I was angry for a long time after that. Why had been given this knowledge if I couldn't do anything with it, yet I never questioned it. I believed then and I believe today that we can heal ourselves This was 1985 and the worst years of my life were right around the corner. I jumped from the frying pan and into the fire. I volunteered for the local AIDS Project and watched in horror as hundreds of my friends, co-workers, and acquaintances died around me. It was like experiencing a modern day plague. I stopped counting funerals at 50. Stopped attending at 60 and stopped feeling anything at all around 61.  I stopped paying taxes assuming that I was next to go.
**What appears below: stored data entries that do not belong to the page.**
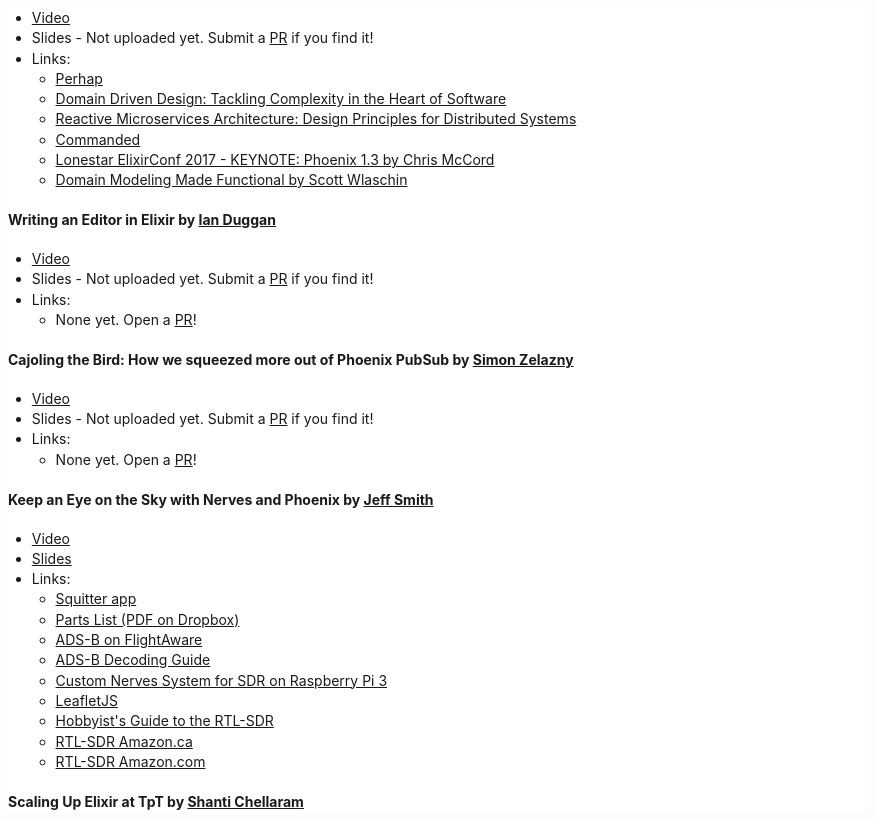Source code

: - [Video](https://www.youtube.com/watch?v=kq4qTk18N-c)
- Slides - Not uploaded yet. Submit a [PR](https://github.com/poteto/elixirconf-2017/pulls) if you find it!
- Links:
    + [Perhap](https://github.com/Perhap/perhap)
    + [Domain Driven Design: Tackling Complexity in the Heart of Software](https://www.amazon.com/Domain-Driven-Design-Tackling-Complexity-Software/dp/0321125215)
    + [Reactive Microservices Architecture: Design Principles for Distributed Systems](http://www.oreilly.com/programming/free/reactive-microservices-architecture-orm.csp)
    + [Commanded](https://github.com/slashdotdash/commanded)
    + [Lonestar ElixirConf 2017 - KEYNOTE: Phoenix 1.3 by Chris McCord](https://www.youtube.com/watch?v=tMO28ar0lW8)
    + [Domain Modeling Made Functional by Scott Wlaschin](https://pragprog.com/book/swdddf/domain-modeling-made-functional)

#### Writing an Editor in Elixir by [Ian Duggan](http://twitter.com/ijcd)

- [Video](https://www.youtube.com/watch?v=6lIVWVmuPao)
- Slides - Not uploaded yet. Submit a [PR](https://github.com/poteto/elixirconf-2017/pulls) if you find it!
- Links:
    + None yet. Open a [PR](https://github.com/poteto/elixirconf-2017/pulls)!

#### Cajoling the Bird: How we squeezed more out of Phoenix PubSub by [Simon Zelazny](http://twitter.com/simonzelazny)

- [Video](https://www.youtube.com/watch?v=bodV9Tk_kpQ)
- Slides - Not uploaded yet. Submit a [PR](https://github.com/poteto/elixirconf-2017/pulls) if you find it!
- Links:
    + None yet. Open a [PR](https://github.com/poteto/elixirconf-2017/pulls)!

#### Keep an Eye on the Sky with Nerves and Phoenix by [Jeff Smith](http://twitter.com/electricshaman)

- [Video](https://www.youtube.com/watch?v=UoSQBOP_Siw)
- [Slides](https://speakerdeck.com/electricshaman/keep-an-eye-on-the-sky-with-nerves-and-phoenix)
- Links:
    + [Squitter app](https://github.com/electricshaman/squitter)
    + [Parts List (PDF on Dropbox)](https://www.dropbox.com/s/prkyoin528ylvcz/Squitter%20Parts%20List.pdf?dl=0)
    + [ADS-B on FlightAware](http://flightaware.com/adsb/)
    + [ADS-B Decoding Guide](https://adsb-decode-guide.readthedocs.io/en/latest/index.html)
    + [Custom Nerves System for SDR on Raspberry Pi 3](https://hex.pm/packages/nerves_system_rpi3_sdr)
    + [LeafletJS](http://leafletjs.com/)
    + [Hobbyist's Guide to the RTL-SDR](https://www.amazon.com/Hobbyists-Guide-RTL-SDR-Software-Defined/dp/1514716690)
    + [RTL-SDR Amazon.ca](https://www.amazon.ca/gp/product/B01GDN1T4S)
    + [RTL-SDR Amazon.com](https://www.amazon.com/dp/B01GDN1T4S)

#### Scaling Up Elixir at TpT by [Shanti Chellaram](http://twitter.com/@theccoder)
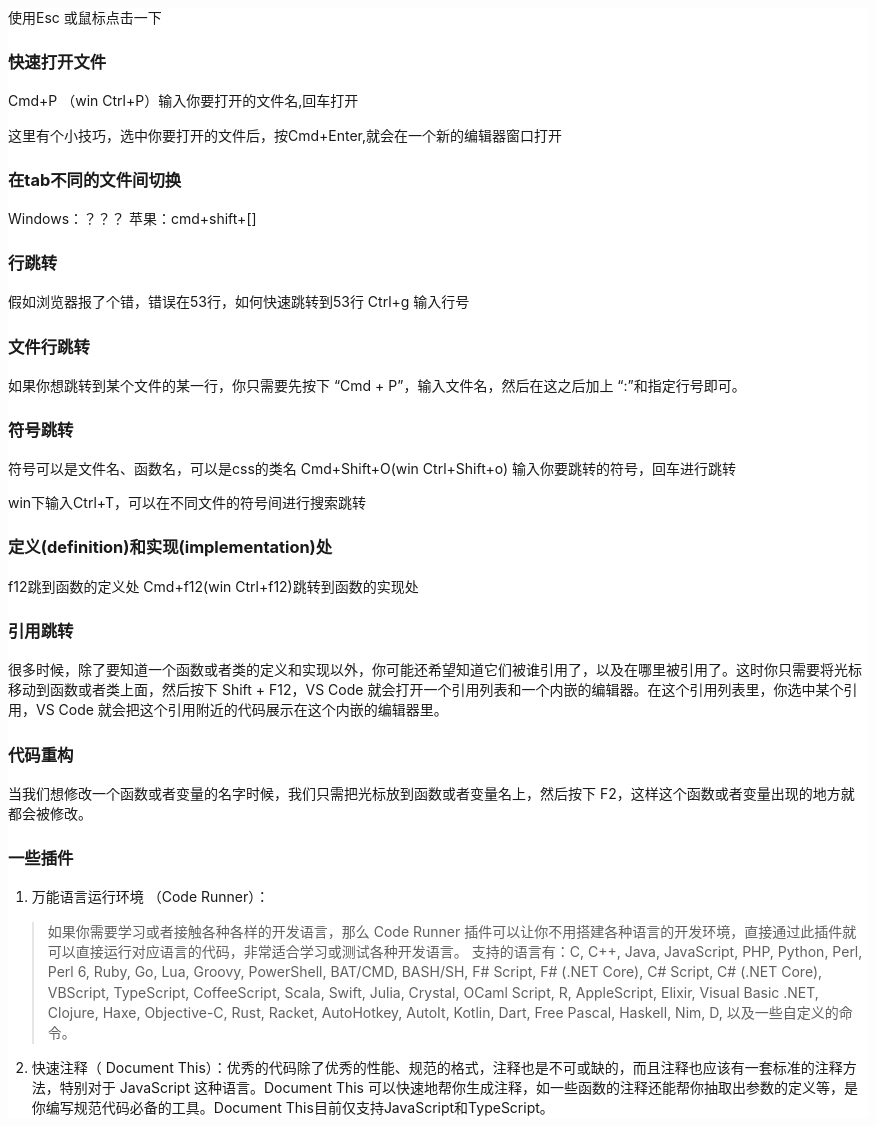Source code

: 使用Esc 或鼠标点击一下

### 快速打开文件

Cmd+P （win Ctrl+P）输入你要打开的文件名,回车打开

这里有个小技巧，选中你要打开的文件后，按Cmd+Enter,就会在一个新的编辑器窗口打开

### 在tab不同的文件间切换

Windows：？？？ 苹果：cmd+shift+[]

### 行跳转

假如浏览器报了个错，错误在53行，如何快速跳转到53行
Ctrl+g 输入行号

### 文件行跳转

如果你想跳转到某个文件的某一行，你只需要先按下 “Cmd + P”，输入文件名，然后在这之后加上 “:”和指定行号即可。

### 符号跳转

符号可以是文件名、函数名，可以是css的类名
Cmd+Shift+O(win Ctrl+Shift+o) 输入你要跳转的符号，回车进行跳转

win下输入Ctrl+T，可以在不同文件的符号间进行搜索跳转

### 定义(definition)和实现(implementation)处

f12跳到函数的定义处
Cmd+f12(win Ctrl+f12)跳转到函数的实现处

### 引用跳转

很多时候，除了要知道一个函数或者类的定义和实现以外，你可能还希望知道它们被谁引用了，以及在哪里被引用了。这时你只需要将光标移动到函数或者类上面，然后按下 Shift + F12，VS Code 就会打开一个引用列表和一个内嵌的编辑器。在这个引用列表里，你选中某个引用，VS Code 就会把这个引用附近的代码展示在这个内嵌的编辑器里。

### 代码重构

当我们想修改一个函数或者变量的名字时候，我们只需把光标放到函数或者变量名上，然后按下 F2，这样这个函数或者变量出现的地方就都会被修改。

### 一些插件

1. 万能语言运行环境 （Code Runner）：

 > 如果你需要学习或者接触各种各样的开发语言，那么 Code Runner 插件可以让你不用搭建各种语言的开发环境，直接通过此插件就可以直接运行对应语言的代码，非常适合学习或测试各种开发语言。
支持的语言有：C, C++, Java, JavaScript, PHP, Python, Perl, Perl 6, Ruby, Go, Lua, Groovy, PowerShell, BAT/CMD, BASH/SH, F# Script, F# (.NET Core), C# Script, C# (.NET Core), VBScript, TypeScript, CoffeeScript, Scala, Swift, Julia, Crystal, OCaml Script, R, AppleScript, Elixir, Visual Basic .NET, Clojure, Haxe, Objective-C, Rust, Racket, AutoHotkey, AutoIt, Kotlin, Dart, Free Pascal, Haskell, Nim, D, 以及一些自定义的命令。

2. 快速注释（ Document This）：优秀的代码除了优秀的性能、规范的格式，注释也是不可或缺的，而且注释也应该有一套标准的注释方法，特别对于 JavaScript 这种语言。Document This 可以快速地帮你生成注释，如一些函数的注释还能帮你抽取出参数的定义等，是你编写规范代码必备的工具。Document This目前仅支持JavaScript和TypeScript。
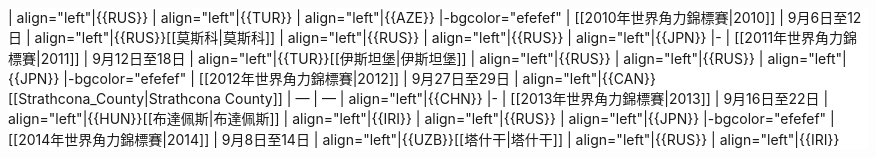 | align="left"|{{RUS}}
| align="left"|{{TUR}}
| align="left"|{{AZE}}
|-bgcolor="efefef"
| [[2010年世界角力錦標賽|2010]]
| 9月6日至12日
| align="left"|{{RUS}}[[莫斯科|莫斯科]]
| align="left"|{{RUS}}
| align="left"|{{RUS}}
| align="left"|{{JPN}}
|-
| [[2011年世界角力錦標賽|2011]]
| 9月12日至18日
| align="left"|{{TUR}}[[伊斯坦堡|伊斯坦堡]]
| align="left"|{{RUS}}
| align="left"|{{RUS}}
| align="left"|{{JPN}}
|-bgcolor="efefef"
| [[2012年世界角力錦標賽|2012]]
| 9月27日至29日
| align="left"|{{CAN}}[[Strathcona_County|Strathcona County]]
| —
| —
| align="left"|{{CHN}}
|-
| [[2013年世界角力錦標賽|2013]]
| 9月16日至22日
| align="left"|{{HUN}}[[布達佩斯|布達佩斯]]
| align="left"|{{IRI}}
| align="left"|{{RUS}}
| align="left"|{{JPN}}
|-bgcolor="efefef"
| [[2014年世界角力錦標賽|2014]]
| 9月8日至14日
| align="left"|{{UZB}}[[塔什干|塔什干]]
| align="left"|{{RUS}}
| align="left"|{{IRI}}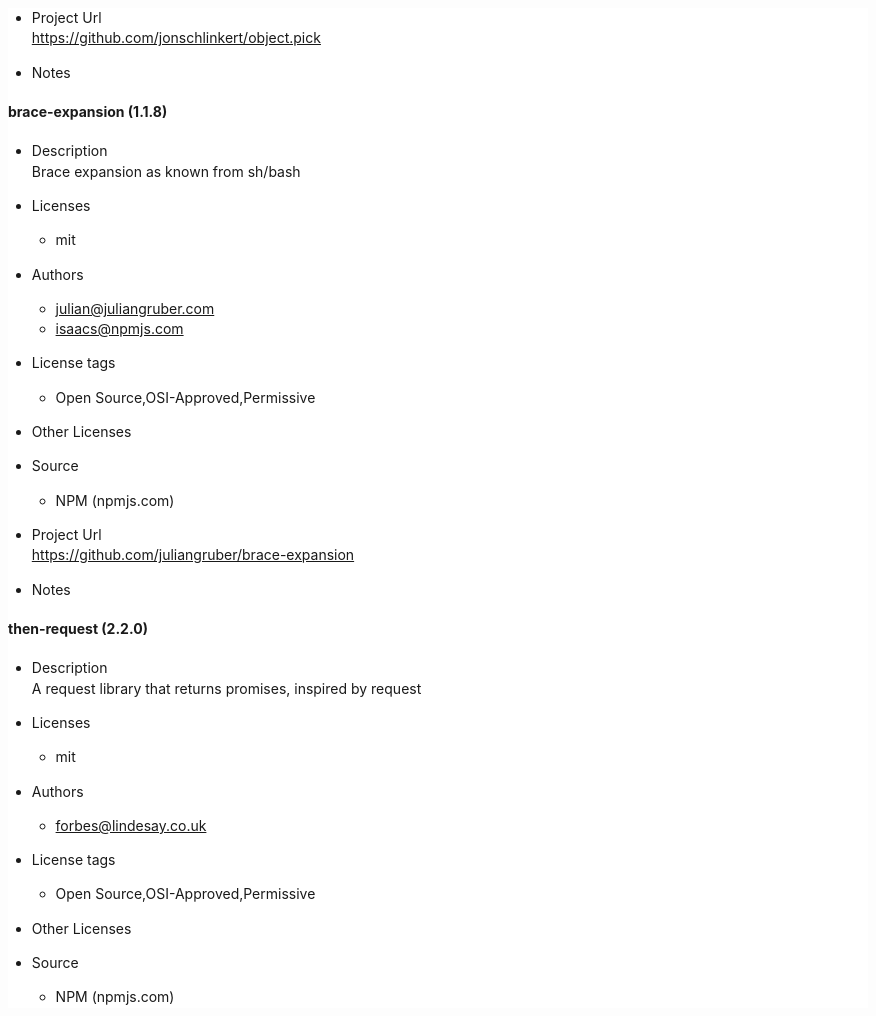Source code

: 
* Project Url  
    https://github.com/jonschlinkert/object.pick


* Notes



#### **brace-expansion (1.1.8)**

* Description  
    Brace expansion as known from sh/bash


* Licenses
    * mit


* Authors
    * [julian@juliangruber.com](author)
    * [isaacs@npmjs.com](author)


* License tags
    * Open Source,OSI-Approved,Permissive


* Other Licenses


* Source
	* NPM (npmjs.com)


* Project Url  
    https://github.com/juliangruber/brace-expansion


* Notes



#### **then-request (2.2.0)**

* Description  
    A request library that returns promises, inspired by request


* Licenses
    * mit


* Authors
    * [forbes@lindesay.co.uk](author)


* License tags
    * Open Source,OSI-Approved,Permissive


* Other Licenses


* Source
	* NPM (npmjs.com)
I didn't. I just kept on getting out of bed and going to work and going to bars to dance the pain off at the end of the day. I couldn't understand how after leading such a useless hedonistic life that I was the one chosen to live. But there I was alive. It was time to straighten my life out and walk the right path forever. Get real, Ran! Those of you who know me know that I tend to swing from tree to metaphorical tree.

Today that tree was St Anthony's. I came home with a wonderful calm energy around me which could be leftover from yesterdays acupuncture session. I find myself wanting to find the perfect ending for today's blog, but the day isn't over. I feel amazing. I have energy to spare. (OK this is almost definitely left over from acupuncture).